Y-a-t-il eu coup de poing à la sortie du tribunal ? L'affaire n'est pas en état d'être jugée selon un magistrat dubitatif devant les réclamations de la partie civile.
« A la sortie du tribunal, il m'a dit que je ne m'en tirerai pas comme çà, c'est tout ! Je n'ai pas frappé ce monsieur (...) Il est tombé de lui-même, en faisant exprès.» Le prévenu nie avoir porté le coup de poing qui le conduit devant le tribunal, pas loin du lieu où les faits se seraient produits. « Il n'y a pas de témoin, note le juge.
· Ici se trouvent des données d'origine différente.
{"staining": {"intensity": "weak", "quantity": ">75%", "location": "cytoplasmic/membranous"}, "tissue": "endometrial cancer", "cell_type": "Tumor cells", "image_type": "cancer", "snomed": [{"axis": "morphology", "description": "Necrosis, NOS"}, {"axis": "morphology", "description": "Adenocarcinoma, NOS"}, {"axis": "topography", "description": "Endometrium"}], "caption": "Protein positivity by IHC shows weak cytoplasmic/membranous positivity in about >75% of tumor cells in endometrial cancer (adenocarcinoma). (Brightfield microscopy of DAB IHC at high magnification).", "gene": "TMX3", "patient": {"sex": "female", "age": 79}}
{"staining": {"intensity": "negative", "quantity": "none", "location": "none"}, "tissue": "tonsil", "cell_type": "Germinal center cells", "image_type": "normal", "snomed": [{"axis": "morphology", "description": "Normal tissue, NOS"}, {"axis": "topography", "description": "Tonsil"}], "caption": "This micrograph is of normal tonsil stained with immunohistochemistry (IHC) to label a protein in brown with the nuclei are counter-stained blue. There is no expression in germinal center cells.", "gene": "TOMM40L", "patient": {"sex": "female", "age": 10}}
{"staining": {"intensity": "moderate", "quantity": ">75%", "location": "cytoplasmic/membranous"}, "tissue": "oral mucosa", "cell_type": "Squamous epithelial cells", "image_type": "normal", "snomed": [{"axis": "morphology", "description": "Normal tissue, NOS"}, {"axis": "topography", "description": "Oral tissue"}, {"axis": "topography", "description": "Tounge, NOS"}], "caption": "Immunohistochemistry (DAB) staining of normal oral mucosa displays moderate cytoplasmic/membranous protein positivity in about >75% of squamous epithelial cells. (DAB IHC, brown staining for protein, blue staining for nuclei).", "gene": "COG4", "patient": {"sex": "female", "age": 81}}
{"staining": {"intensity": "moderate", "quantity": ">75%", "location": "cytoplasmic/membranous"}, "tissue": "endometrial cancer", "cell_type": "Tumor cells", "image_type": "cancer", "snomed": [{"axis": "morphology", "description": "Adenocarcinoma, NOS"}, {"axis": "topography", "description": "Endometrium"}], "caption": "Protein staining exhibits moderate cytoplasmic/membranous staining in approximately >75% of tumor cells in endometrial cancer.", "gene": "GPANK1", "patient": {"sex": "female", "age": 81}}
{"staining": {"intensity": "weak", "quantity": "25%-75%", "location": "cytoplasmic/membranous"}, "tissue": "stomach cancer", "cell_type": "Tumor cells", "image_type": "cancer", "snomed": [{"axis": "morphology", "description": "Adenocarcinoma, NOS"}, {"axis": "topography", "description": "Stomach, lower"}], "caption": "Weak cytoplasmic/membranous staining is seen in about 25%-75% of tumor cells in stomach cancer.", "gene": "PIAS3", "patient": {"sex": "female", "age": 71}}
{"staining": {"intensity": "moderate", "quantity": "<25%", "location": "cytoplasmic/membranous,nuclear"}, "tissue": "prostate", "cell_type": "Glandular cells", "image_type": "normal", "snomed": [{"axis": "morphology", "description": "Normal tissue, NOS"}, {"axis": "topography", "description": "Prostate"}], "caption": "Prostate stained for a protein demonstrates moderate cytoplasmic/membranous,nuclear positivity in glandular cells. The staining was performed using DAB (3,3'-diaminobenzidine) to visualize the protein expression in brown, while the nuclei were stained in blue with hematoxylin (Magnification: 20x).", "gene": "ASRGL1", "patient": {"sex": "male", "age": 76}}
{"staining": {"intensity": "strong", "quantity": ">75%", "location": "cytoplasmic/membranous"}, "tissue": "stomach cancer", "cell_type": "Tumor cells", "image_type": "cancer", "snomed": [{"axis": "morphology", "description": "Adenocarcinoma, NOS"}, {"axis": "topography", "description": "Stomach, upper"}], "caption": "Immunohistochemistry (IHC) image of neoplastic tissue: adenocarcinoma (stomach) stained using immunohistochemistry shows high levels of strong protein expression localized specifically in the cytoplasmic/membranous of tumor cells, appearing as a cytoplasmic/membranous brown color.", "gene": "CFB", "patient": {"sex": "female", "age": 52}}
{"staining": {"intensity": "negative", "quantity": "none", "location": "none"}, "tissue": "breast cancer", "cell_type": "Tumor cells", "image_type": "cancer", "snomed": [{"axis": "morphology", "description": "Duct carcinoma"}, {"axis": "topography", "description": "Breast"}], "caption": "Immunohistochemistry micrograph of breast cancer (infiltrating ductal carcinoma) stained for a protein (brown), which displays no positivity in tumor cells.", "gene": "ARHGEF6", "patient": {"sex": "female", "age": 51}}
Juste une attestation du fils de la victime qui n'a pas été interrogé par les policiers...» La défense a beau jeu de relever le calendrier du dossier : « Les faits se seraient déroulés le 21 mars, la plainte a été déposée le 26 mars, la victime a été entendue en avril et c'est le 21 mai que le fils se manifeste J'ai du mal à croire qu'un fils qui voit son père battu n'intervienne pas. Pourtant, on ne voit nulle part l'intervention du fils ce jour-là (...) Le plaigant a voulu profiter de son statut d'invalide de guerre à 85%» L'avocat avait commencé par replacer l'affaire dans un contexte assez favorable à son client. Si les deux protagonistes sortaient du tribunal, c'est parce que le plaignant poursuivait déjà le prévenu : ce dernier l'aurait trompé sur le millésime d'une voiture vendue sept ans plus tôt. « Il demandait 169 000 F plus 70 000 F de dommages et intérêts (...) Le tribunal l'a débouté...», explique l'avocat qui espère bien obtenir le même résultat face aux réparations réclamées cette fois par la victime, 42 000 F.
« Fort de café »
Le substitut du procureur a pourtant du mal à imaginer la simulation en examinant le certificat médical délivré à l'hôpital : « On peut difficilement avoir une plaie à la lèvre et une bosse de l'autre côté de la tête, simplement en tombant..» Le défenseur corrige : « Ce n'est pas une bosse, mais des céphalées...» Et le second certificat médical, qui ajoute huit jours d'incapacité de travail (ITT) aux trois jours initiaux, trouve beaucoup moins grâce aux yeux de l'avocat, pas loin de convaincre un président dubitatif : « 11 jours d'ITT pour une lèvre tuméfiée et un genou légèrement érodé, c'est un peu fort de café, estime Frédéric Baab. Cette affaire n'est pas en état d'être jugée.» Et d'accepter la proposition de la partie civile, une expertise qui obligera le plaignant à revenir de la région parisienne. « J'eus aimé qu'il se déplace aujourd'hui », conclue le magistrat, avant de recommander à la partie civile de justifier les 42 000 F réclamés.